Que demander à votre médecin si votre parathormone est hors normes
Commencez par demander comment votre PTH se situe par rapport aux normes du laboratoire et surtout par rapport à votre calcium, phosphore et vitamine D. Interrogez aussi sur la cause suspectée : s’agit-il d’une carence, d’un problème de glandes parathyroïdes, ou d’une conséquence d’une maladie rénale ou osseuse ?
Renseignez-vous sur les examens complémentaires prévus et leur calendrier. Demandez si votre traitement actuel doit être ajusté, si un régime alimentaire particulier est recommandé, et quels symptômes doivent vous alerter entre deux consultations. Enfin, clarifiez la fréquence de surveillance : certains cas nécessitent un contrôle rapproché, d’autres un suivi espacé sur plusieurs mois.
Examens complémentaires possibles : imagerie, bilan osseux et surveillance biologique
Selon le contexte, votre médecin peut demander une échographie cervicale pour visualiser les glandes parathyroïdes et détecter un adénome. Une scintigraphie spécialisée (scintigraphie au MIBI ou au Sestamibi) localise précisément la glande hyperactive avant chirurgie éventuelle.
Une densitométrie osseuse (ostéodensitométrie) évalue l’état de vos os et détecte une éventuelle ostéoporose secondaire à un hyperparathyroïdisme. Des analyses urinaires, notamment le dosage du calcium urinaire, aident à comprendre comment vos reins gèrent le calcium. Enfin, des bilans sanguins répétés à quelques semaines ou mois d’intervalle permettent de suivre l’évolution et d’adapter le traitement.
Mode de vie, apport en calcium et rôle de la vitamine D au long cours
Un apport alimentaire équilibré en calcium (produits laitiers, eaux riches en calcium, légumes verts, sardines) soutient votre métabolisme minéral. Attention toutefois à ne pas forcer sur les suppléments sans avis médical, surtout si votre PTH est déjà élevée : un excès de calcium pourrait aggraver la situation.
La vitamine D joue un rôle central. Une carence doit être corrigée par supplémentation, mais toujours sous contrôle biologique pour éviter un surdosage.
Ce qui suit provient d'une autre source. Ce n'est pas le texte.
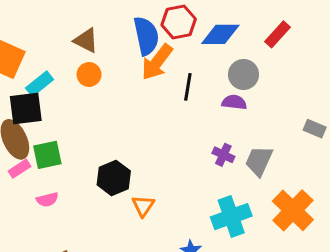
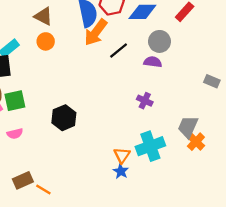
black line: (188, 87) -> (119, 51), turned 42
gray trapezoid: (259, 161) -> (188, 127), moved
orange triangle: (143, 206) -> (122, 155), moved
orange cross: (293, 210) -> (196, 142), size x0.6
Une exposition régulière au soleil (15 à 20 minutes par jour sur les avant-bras et le visage, en dehors des heures de fort ensoleillement) aide à maintenir des niveaux corrects.
Enfin, l’activité physique régulière, notamment en charge (marche, course légère, musculation modérée), stimule la santé osseuse et aide à prévenir l’ostéoporose. Évitez le tabac et limitez l’alcool, qui perturbent tous deux l’équilibre calcium-PTH-vitamine D.
En résumé, doser la parathormone par prise de sang permet de comprendre finement votre métabolisme minéral et de dépister des troubles variés, du simple déficit en vitamine D aux maladies parathyroïdiennes nécessitant une chirurgie. Interpréter ce dosage exige toujours de le croiser avec le calcium, le phosphore et la vitamine D, et de tenir compte de votre contexte clinique. En posant les bonnes questions à votre médecin et en suivant les recommandations de suivi, vous gardez la maîtrise de votre santé osseuse et prévenez les complications à long terme.